■ **QUESTIONS TO ANSWER**:
1. Echo the portion of the Wishpool album article that opens with the words containing "1998 studio album" and closes with "disbanded soon after.".
2. According to the Wishpool album article, how many weeks did "I Lie in the Bed I Make" stay at #1 on the Mainstream Rock Tracks chart?

■ **SOURCE EXTRACT**:
-.-.-
Studio album by Brother Cane
- Released: March 31, 1998
- Recorded: September – October 1997 at London Bridge Studio in Seattle, Washington
- Genre: Hard rock
- Length: 52:46
- Label: Virgin Records
- Producer: Brother Cane, Kelly Gray

Brother Cane chronology
| Seeds (1995) | Wishpool (1998) | The Best of Brother Cane (2004) |

Singles from Wishpool
- "Machete" Released: 1998; "I Lie in the Bed I Make" Released: 1998;

= Wishpool =

1998 studio album by Brother Cane

Wishpool is the third studio album by American rock band Brother Cane, released March 31, 1998. It features the hit "I Lie in the Bed I Make," which was their second #1 single on the Mainstream Rock Tracks chart, maintaining that position for four weeks. Due to low album sales, however, Virgin released Brother Cane which disbanded soon after.

==Production==
Wishpool marked a different creative approach for Brother Cane; rather than writing about a dozen songs before entering the studio, the band took an extended period of time to write almost 40 songs, with the idea that the more songs they wrote, the more strong ones they would have to choose from.
-.-.-
■ **RECORDS SHOWN**:

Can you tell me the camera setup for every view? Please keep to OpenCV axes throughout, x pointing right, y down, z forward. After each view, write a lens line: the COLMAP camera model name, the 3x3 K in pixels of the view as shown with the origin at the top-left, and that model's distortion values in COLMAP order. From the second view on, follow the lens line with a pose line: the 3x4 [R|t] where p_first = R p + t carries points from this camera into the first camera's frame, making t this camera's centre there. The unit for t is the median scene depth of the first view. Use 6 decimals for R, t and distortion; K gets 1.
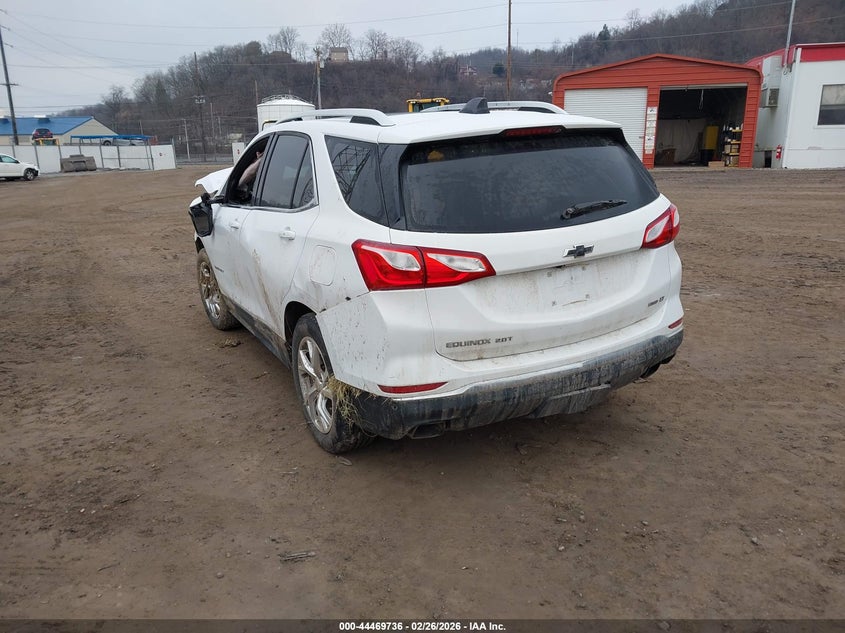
lens RADIAL K [[665.5, 0, 422.5], [0, 665.5, 316.5], [0, 0, 1]] dist [0.008459, -0.001272]
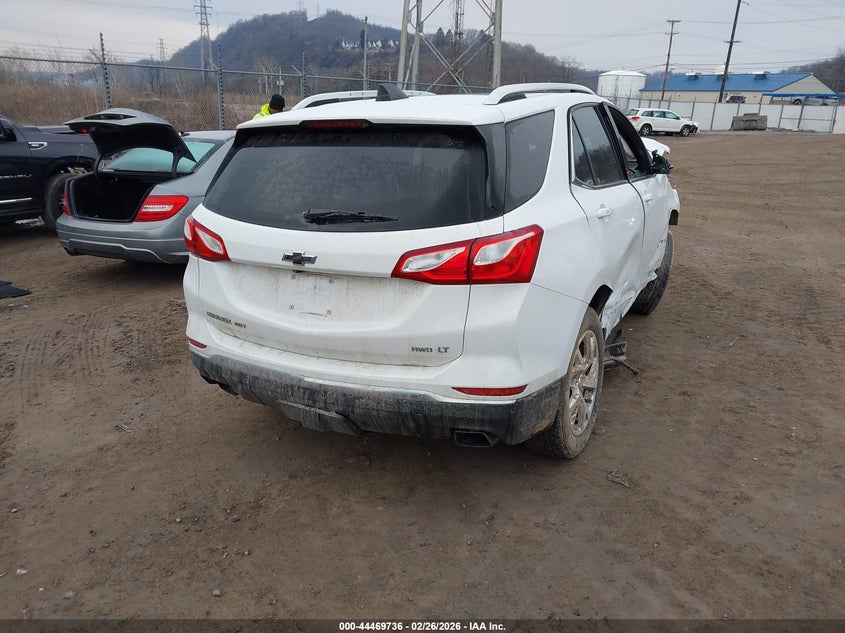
lens RADIAL K [[665.5, 0, 422.5], [0, 665.5, 316.5], [0, 0, 1]] dist [0.008459, -0.001272]
pose [[0.572673, 0.277352, -0.771441, 0.976401], [-0.230821, 0.957511, 0.172901, -0.201390], [0.786617, 0.079049, 0.612360, 0.524026]]
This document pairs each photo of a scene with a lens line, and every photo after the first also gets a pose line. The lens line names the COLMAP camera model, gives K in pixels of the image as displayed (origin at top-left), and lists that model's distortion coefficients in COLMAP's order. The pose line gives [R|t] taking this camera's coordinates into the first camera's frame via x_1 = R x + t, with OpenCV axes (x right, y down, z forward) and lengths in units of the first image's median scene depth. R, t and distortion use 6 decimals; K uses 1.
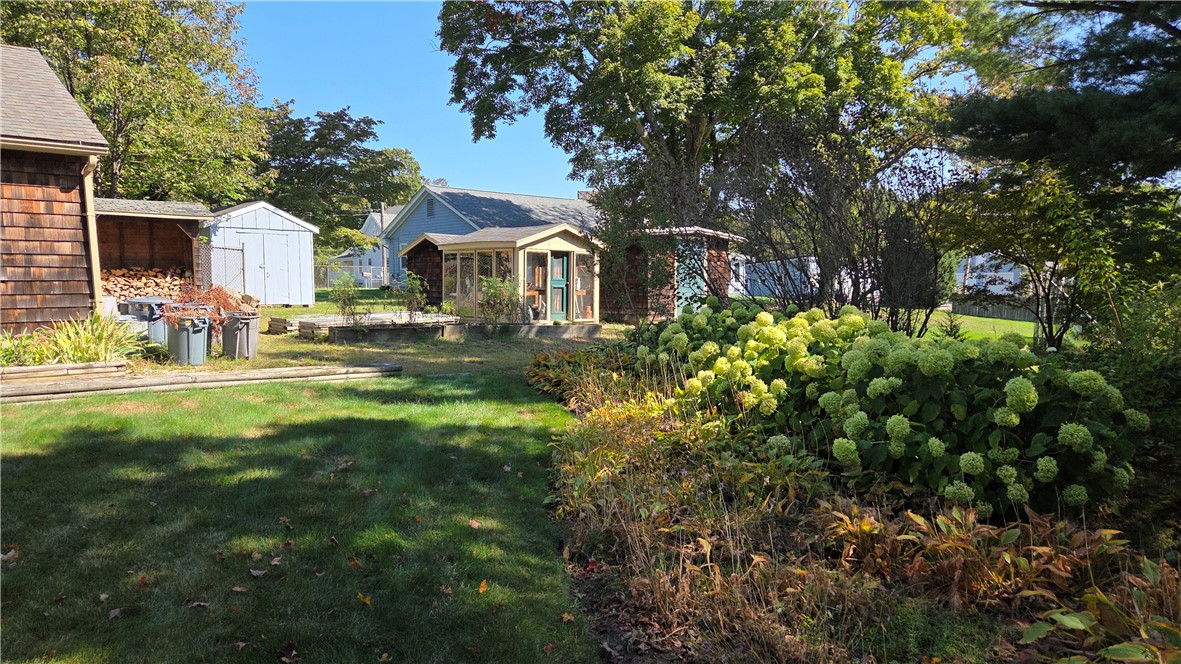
lens RADIAL K [[794.6, 0, 590.5], [0, 794.6, 332.0], [0, 0, 1]] dist [0.064839, -0.059448]
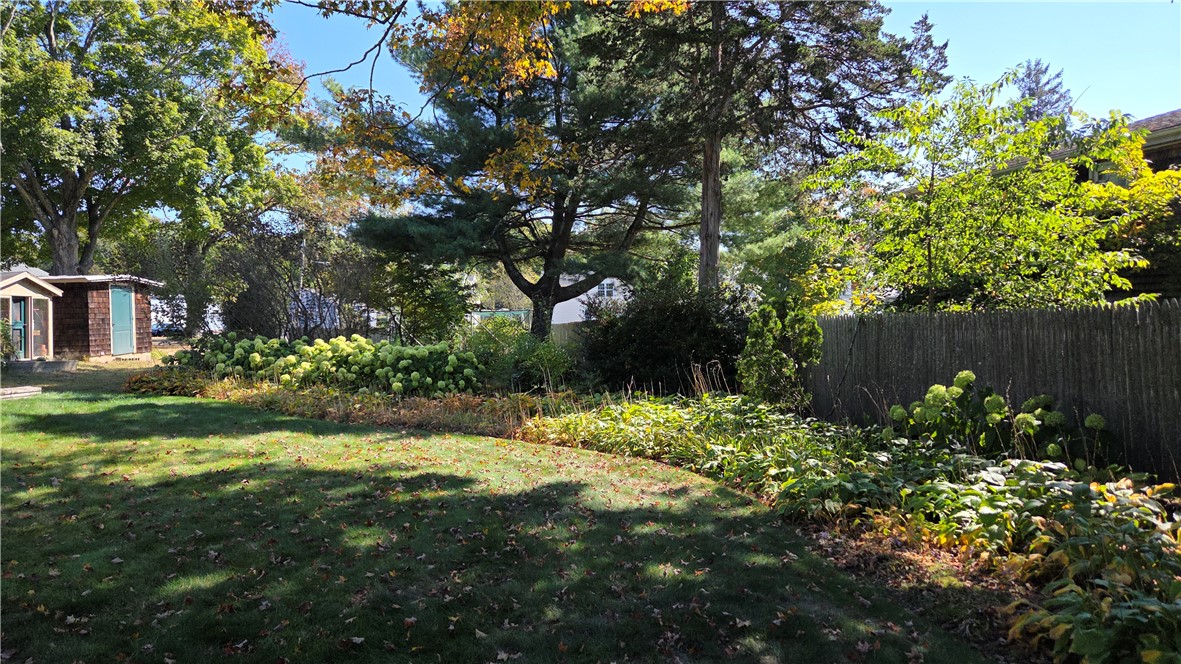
lens RADIAL K [[794.6, 0, 590.5], [0, 794.6, 332.0], [0, 0, 1]] dist [0.064839, -0.059448]
pose [[0.676005, -0.025699, 0.736449, -0.320578], [0.055962, 0.998296, -0.016532, 0.011448], [-0.734769, 0.052389, 0.676291, -0.343584]]
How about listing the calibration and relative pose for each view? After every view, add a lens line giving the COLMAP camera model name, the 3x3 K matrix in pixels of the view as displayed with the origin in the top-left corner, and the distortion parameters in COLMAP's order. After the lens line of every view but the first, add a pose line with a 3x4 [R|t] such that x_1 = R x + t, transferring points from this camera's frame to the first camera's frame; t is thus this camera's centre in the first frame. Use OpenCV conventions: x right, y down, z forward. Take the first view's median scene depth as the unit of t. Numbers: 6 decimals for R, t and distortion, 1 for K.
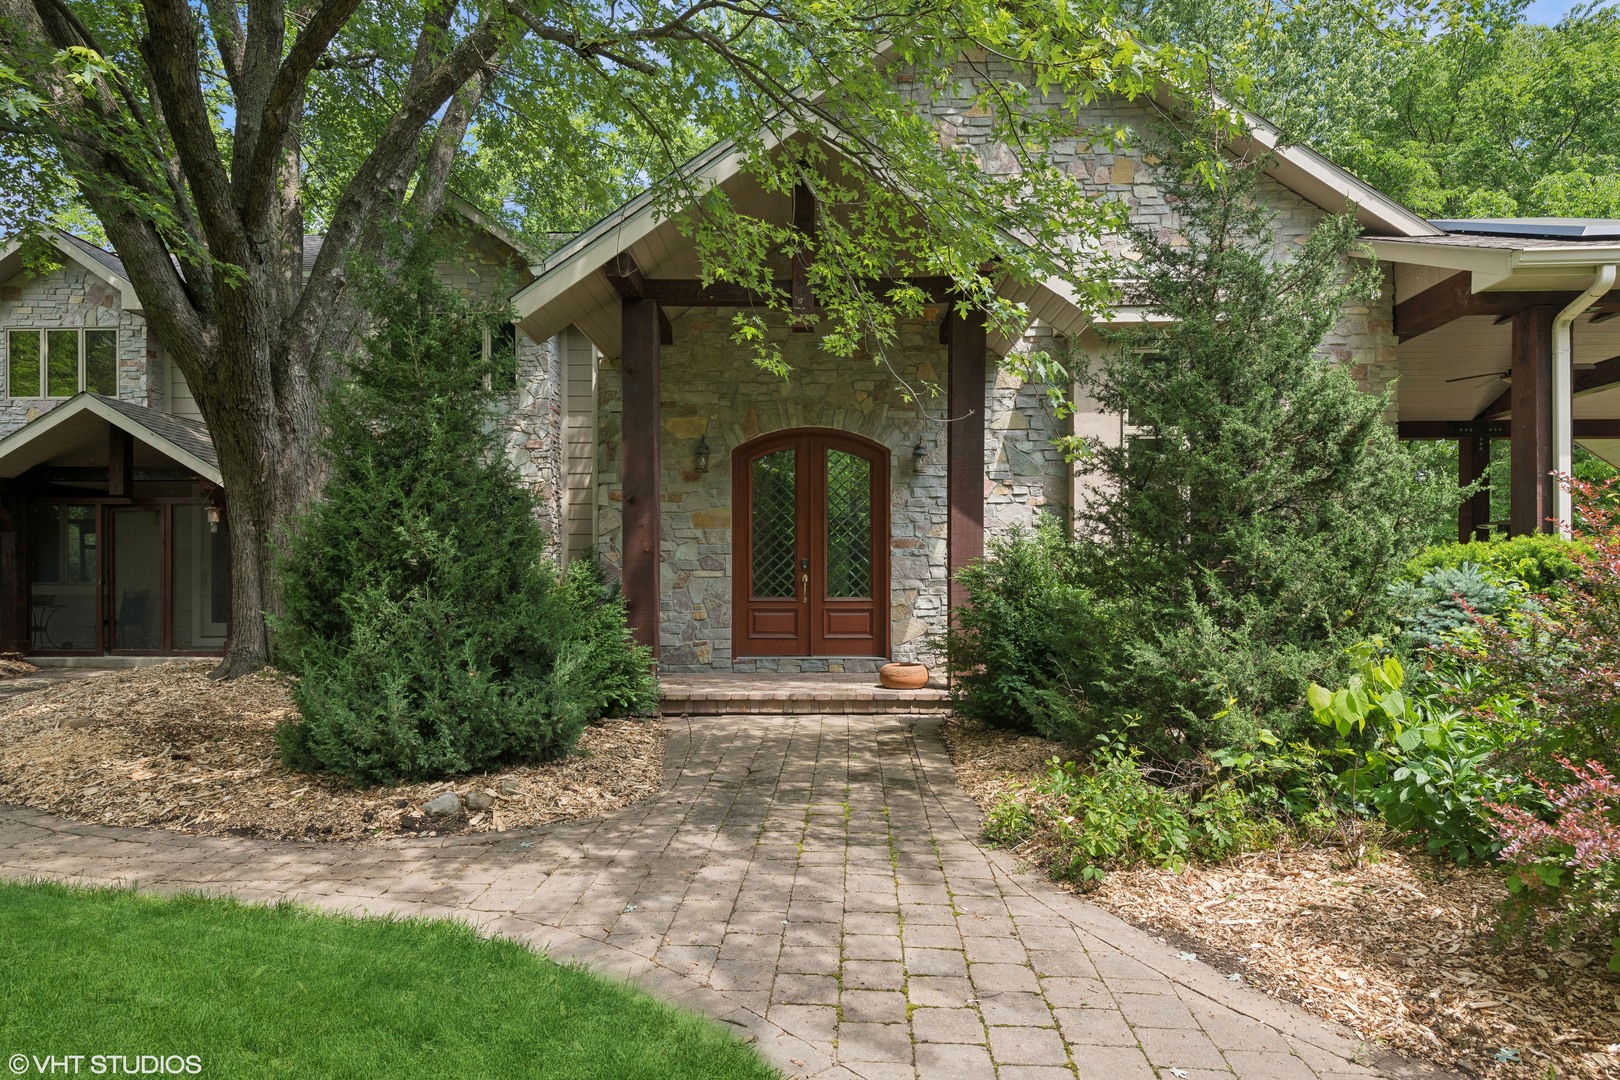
lens RADIAL K [[946.1, 0, 832.7], [0, 946.1, 562.1], [0, 0, 1]] dist [0.014705, -0.009050]
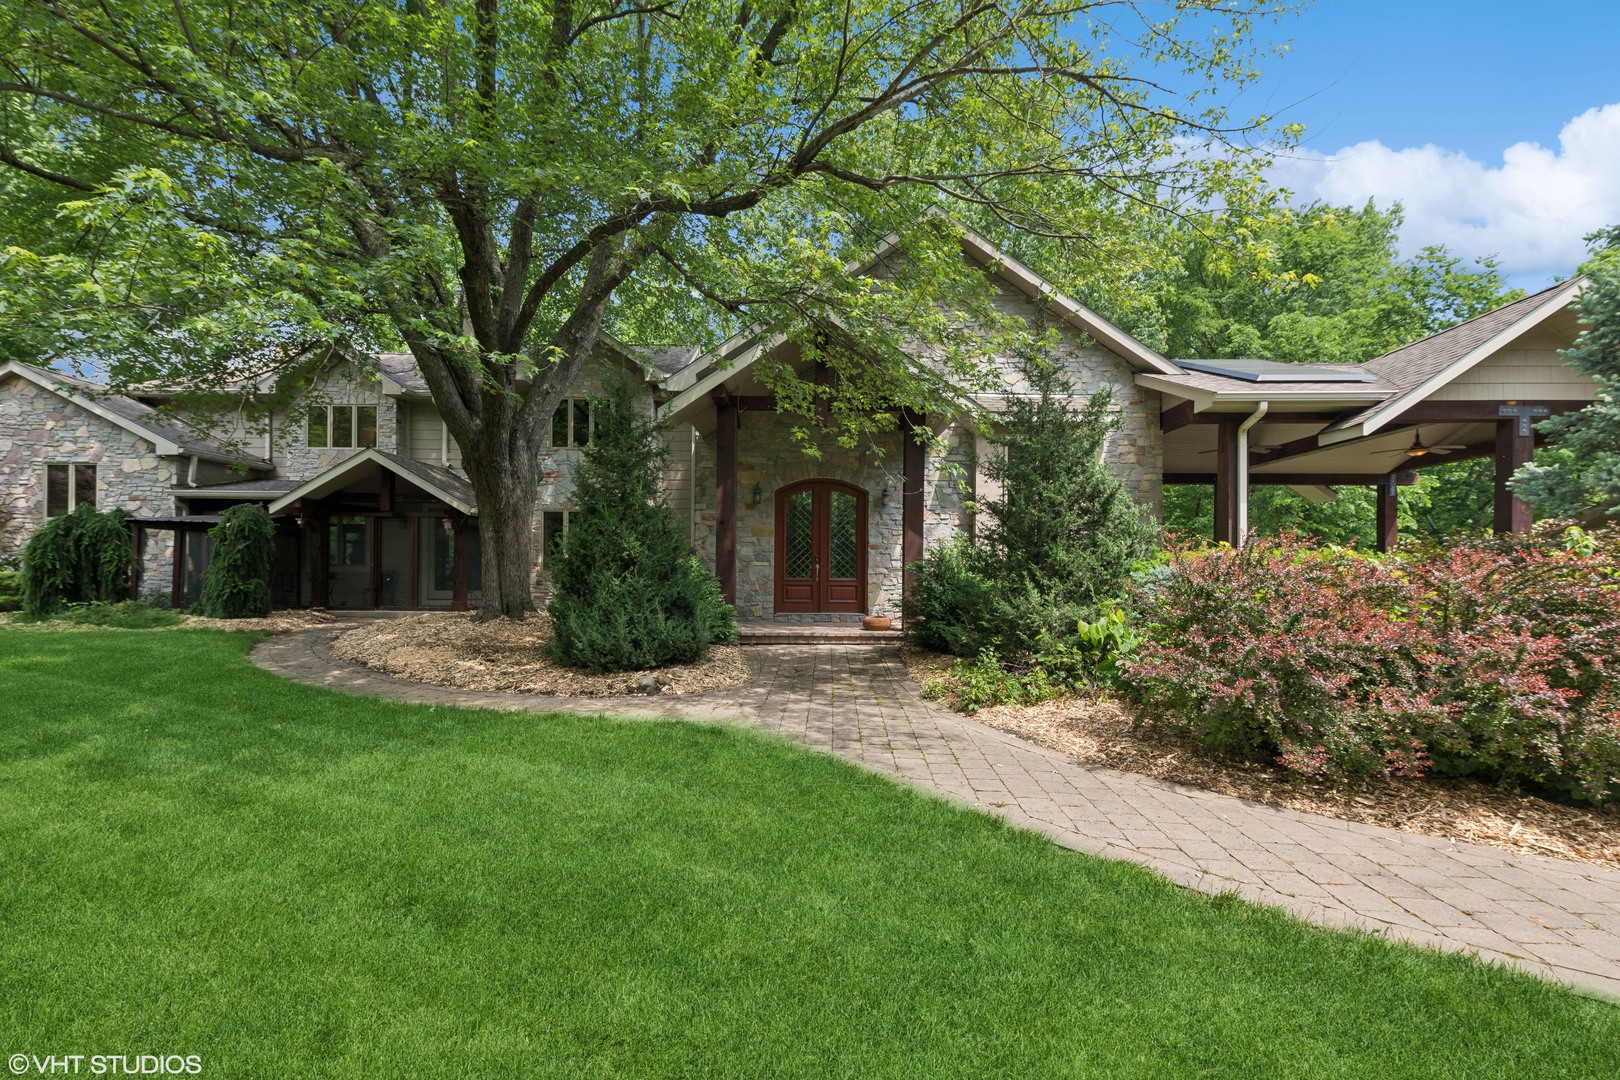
lens RADIAL K [[657.0, 0, 818.0], [0, 657.0, 564.9], [0, 0, 1]] dist [-0.001466, 0.000181]
pose [[0.999955, 0.008768, 0.003519, -0.054929], [-0.008825, 0.999824, 0.016568, -0.009829], [-0.003373, -0.016598, 0.999857, -0.306942]]
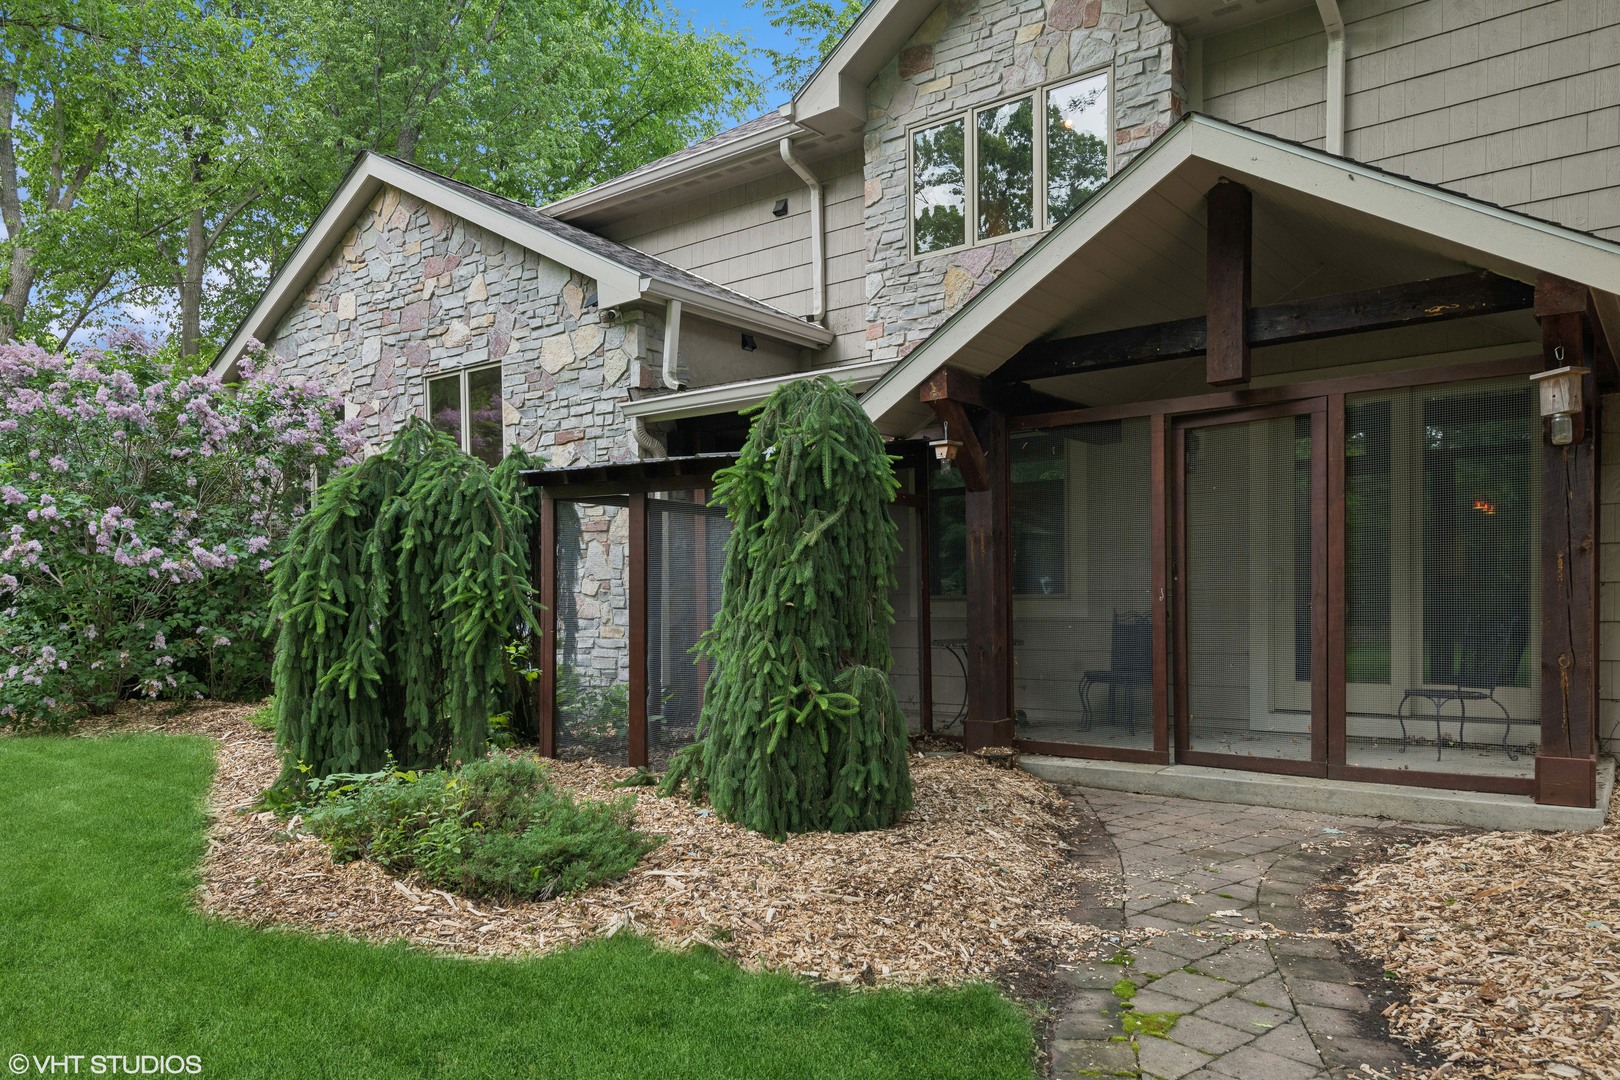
lens RADIAL K [[1237.1, 0, 807.2], [0, 1237.1, 548.8], [0, 0, 1]] dist [-0.014897, -0.003154]
pose [[0.791131, -0.035008, -0.610644, -1.490995], [0.030934, 0.999373, -0.017218, 0.013130], [0.610864, -0.005268, 0.791718, 1.224556]]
-.-.-
■ **TASK-BY-TASK RESULTS**:
1.
1998 studio album by Brother Cane

Wishpool is the third studio album by American rock band Brother Cane, released March 31, 1998. It features the hit "I Lie in the Bed I Make," which was their second #1 single on the Mainstream Rock Tracks chart, maintaining that position for four weeks. Due to low album sales, however, Virgin released Brother Cane which disbanded soon after.

2. Four weeks.